House prices rose at their fastest pace in six years last quarter as historically low mortgage rates and tax breaks stoked demand in a tight market, one reason interest rates are expected to climb again this week.
The Australian dollar pared recent losses after the government reported house prices jumped 5.2 per cent in the fourth quarter of 2009, well above forecasts of a 3.3 pe rcent rise and the biggest since the third quarter of 2003.
Prices were up a blistering 13.6 per cent on the fourth quarter of 2008, a marked turnaround from early last year when the global credit crisis led to a 5.5 per cent drop in prices.
That will do wonders to rebuild household wealth, but is not entirely welcomed by the Reserve Bank which has acted in the past to head off potential housing bubbles.
"The still low level of rates, combined with unemployment fears easing and strong consumer and business confidence, has maintained demand for housing at high levels," said NAB economist Spiros Papadopoulos.
"The RBA referred to house price gains on several occasions in late 2009 when it was raising interest rates, and the strength in Q4 keeps it on track for a further rate increase tomorrow."
Most economists believe the RBA will lift its cash rate by 25 basis points to 4.0 per cent at its monthly policy meeting tomorrow. It has already raised rates by 75 basis points since October, a stark contrast to most other developed nations where rates remains at record lows.

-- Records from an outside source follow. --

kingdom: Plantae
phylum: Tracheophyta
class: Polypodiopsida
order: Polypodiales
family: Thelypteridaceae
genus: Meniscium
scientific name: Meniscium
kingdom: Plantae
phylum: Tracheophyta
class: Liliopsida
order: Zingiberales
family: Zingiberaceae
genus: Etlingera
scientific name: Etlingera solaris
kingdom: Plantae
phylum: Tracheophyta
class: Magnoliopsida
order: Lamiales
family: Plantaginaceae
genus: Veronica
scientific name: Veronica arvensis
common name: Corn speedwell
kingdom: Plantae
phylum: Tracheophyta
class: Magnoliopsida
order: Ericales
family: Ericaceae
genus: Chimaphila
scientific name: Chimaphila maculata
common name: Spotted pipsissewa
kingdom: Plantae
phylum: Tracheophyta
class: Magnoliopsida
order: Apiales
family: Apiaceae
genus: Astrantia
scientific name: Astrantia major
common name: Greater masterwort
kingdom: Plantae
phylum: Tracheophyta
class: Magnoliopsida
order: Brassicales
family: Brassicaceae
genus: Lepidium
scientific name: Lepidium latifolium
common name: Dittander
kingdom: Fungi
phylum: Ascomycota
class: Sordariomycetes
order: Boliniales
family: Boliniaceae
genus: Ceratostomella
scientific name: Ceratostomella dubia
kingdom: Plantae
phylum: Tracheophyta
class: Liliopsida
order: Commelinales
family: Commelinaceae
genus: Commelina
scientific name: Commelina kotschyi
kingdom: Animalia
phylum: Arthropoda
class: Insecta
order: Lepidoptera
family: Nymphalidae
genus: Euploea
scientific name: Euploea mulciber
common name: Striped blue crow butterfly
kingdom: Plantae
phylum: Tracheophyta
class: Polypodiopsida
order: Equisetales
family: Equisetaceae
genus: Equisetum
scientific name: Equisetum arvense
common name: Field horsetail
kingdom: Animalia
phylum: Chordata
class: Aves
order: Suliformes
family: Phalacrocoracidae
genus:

The market is currently pricing in around a 69 per cent chance of a hike, with some wondering if falls in global shares and concerns about world growth could make the central bank pause.
Monday's data echoed strength in the RPdata-Rismark series of home prices, which covers a far wider number of properties including apartments. The latest report for December showed a slight 0.3 per cent dip in the month, but prices for the year were up 11.1 pe rcent, the fastest pace since February 2008. The average price paid was $502,017.
There were also signs of broader price pressures in the economy, which is recovering faster than anyone expected.
A private gauge of Australian inflation from TD Securities and the Melbourne Institute climbed 0.8 per cent in January, the biggest increase in six months.
The annual pace held at 2.6 per cent, within the RBA's long-term target band of 2-3 per cent, but up markedly from the October trough of 1.2 per cent.
"The inflation momentum appears to be picking up a head of steam," said Annette Beacher, senior strategist at TD Securities.
"In the light of recent confirmation that the unemployment rate has in fact been falling since July 2009, there is an opportunity to ramp up the hawkish rhetoric via referring to shrinking spare capacity, to assist in dampening future inflationary expectations," Beacher said.
The unemployment rate unexpectedly fell to 5.5 per cent in December, leading analysts to conclude it had peaked at October's high of 5.8 per cent. That was a huge turnaround from early last year when many had feared the jobless rate would top 8 per cent.
Yet not all the news was so upbeat. A survey of job advertisements in newspapers and on the internet from ANZ showed a sharp 8.1 per cent drop in January, unwinding two months of strength and perhaps pointing to a slowdown in hiring.
"The monthly decline in job ads highlights the fragility inherent in the current recovery phase, but we should see more solid growth rates as we move further into 2010," said Warren Hogan, acting chief economist at ANZ.
Figures from the Housing Industry association out Monday also showed sales of new homes declined by 4.6 per cent in December, partly due to winding down of tax breaks for first-time buyers.
Yet approvals to build new homes have boomed in the past few months and should start to feed through into better sales as the year progresses.